Beer’s response has often been more advocacy than measurable change. Her 2024 ABC series, Maggie Beer’s Big Mission, showcased a single Perth facility, offering a polished example rather than systemic progress.

Health economist Stephen Duckett warned in 2022 that the government has relied on Beer’s celebrity to create an impression of progress, diverting attention from underlying problems.

Questions of focus and accountability

Critics have also raised concerns about the commercial aspects of Beer’s initiatives. MBF programs are costly and Maggie Beer Holdings, where she is a director, posted a $4.4 million loss in December 2024. Previous issues, such as the 2014 ACCC reprimand for misleading product labelling, have led some to question whether image management sometimes overshadows impact.

Government support has also been questioned. Dietitians Australia argued that the 2023 $5 million grant would have been better spent on employing dietitians to oversee menus rather than funding celebrity-led workshops. Yet funding continued without adequate auditing, leaving uncertainty over how much reached actual improvements in meals.

Both the Department of Health, Disability and Ageing and the Maggie Beer Foundation were approached for comment regarding the financial outlay and the return on investment of the MBF’s initiatives. However, the Department of Health failed to respond, while the Maggie Beer Foundation declined to answer any direct questions.

Instead, the Maggie Beer Foundation offered up a generic website link detailing their Training and Education Programs for cooks, chefs, and aged care providers.

Funnily enough, what stood out most in their email response was the line, “Apologies for the delay in getting back to you—we’ve been very busy with training.” This comment, the precursor to refusing to answer any direct questions about funding or outcomes, felt like little more than a hollow excuse, reinforcing the sense that much of the Foundation’s efforts are more about appearances than meaningful outcomes.

Time for a new menu

Maggie Beer’s dedication to food and her desire to make a difference are not in doubt. But after more than a decade and millions of taxpayer dollars, the results have been boutique rather than broad. The sector cannot afford more glossy pilots and symbolic gestures while malnutrition remains entrenched.

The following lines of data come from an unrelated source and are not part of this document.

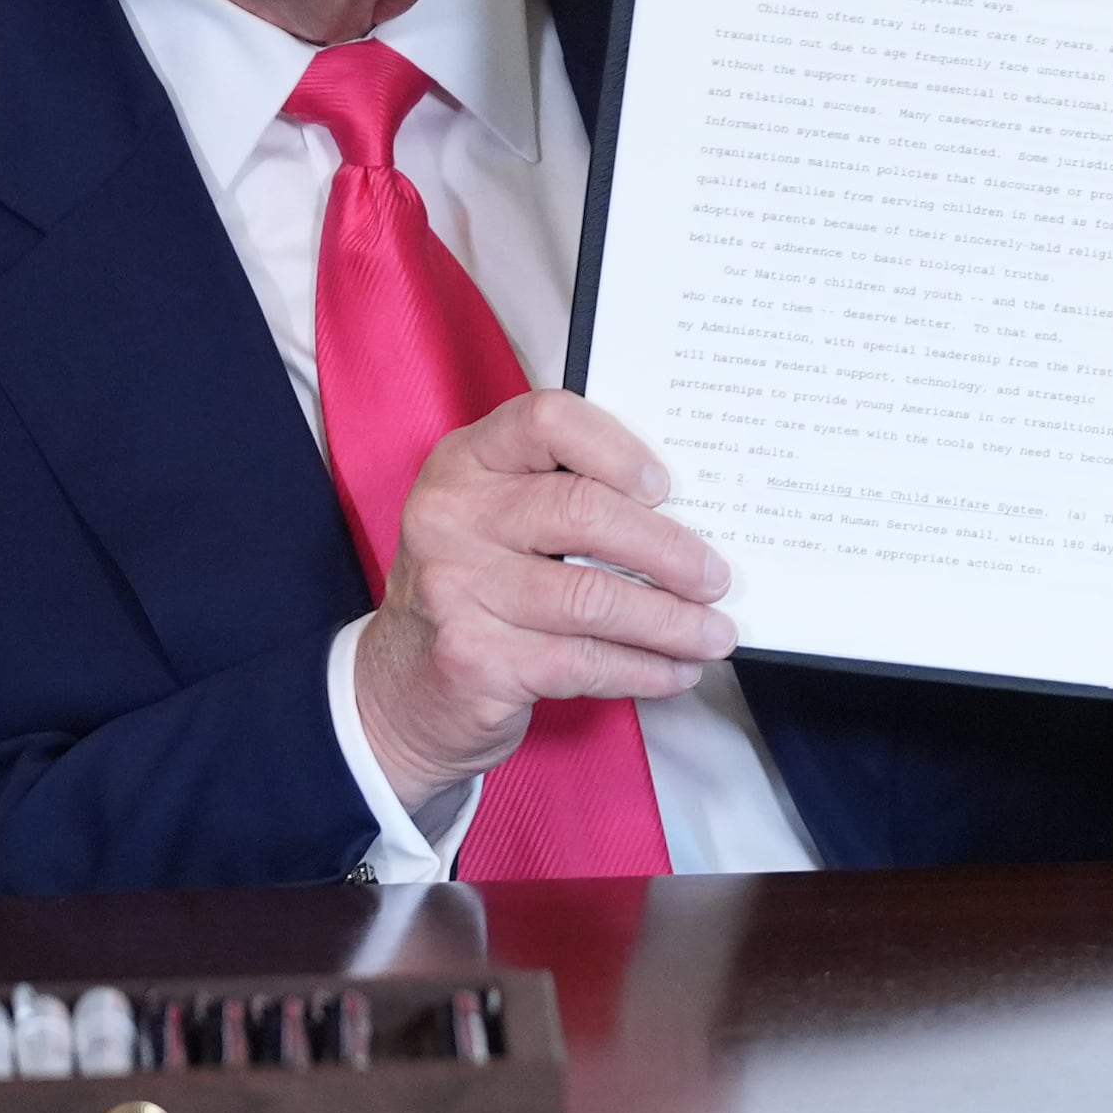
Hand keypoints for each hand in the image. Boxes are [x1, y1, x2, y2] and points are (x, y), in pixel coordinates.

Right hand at [350, 391, 738, 813]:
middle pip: (585, 513)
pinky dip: (643, 668)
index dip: (617, 448)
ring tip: (714, 633)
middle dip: (669, 550)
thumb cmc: (475, 590)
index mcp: (465, 463)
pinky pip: (583, 661)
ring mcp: (456, 591)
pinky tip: (675, 671)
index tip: (667, 487)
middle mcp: (450, 518)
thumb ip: (565, 498)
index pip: (547, 420)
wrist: (396, 692)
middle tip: (716, 577)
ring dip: (671, 622)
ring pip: (594, 599)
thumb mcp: (495, 523)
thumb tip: (690, 514)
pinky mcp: (474, 661)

It is time for government and providers to move beyond celebrity-led initiatives and invest in scalable, evidence-based solutions: dietitians embedded in services, enforceable food standards, transparent auditing and accessible, practical training for every aged care kitchen.

Maggie Beer’s heart may be in the kitchen, but her foundation’s track record is a stale disappointment. Let’s clear the table and serve our elderly something that actually nourishes them.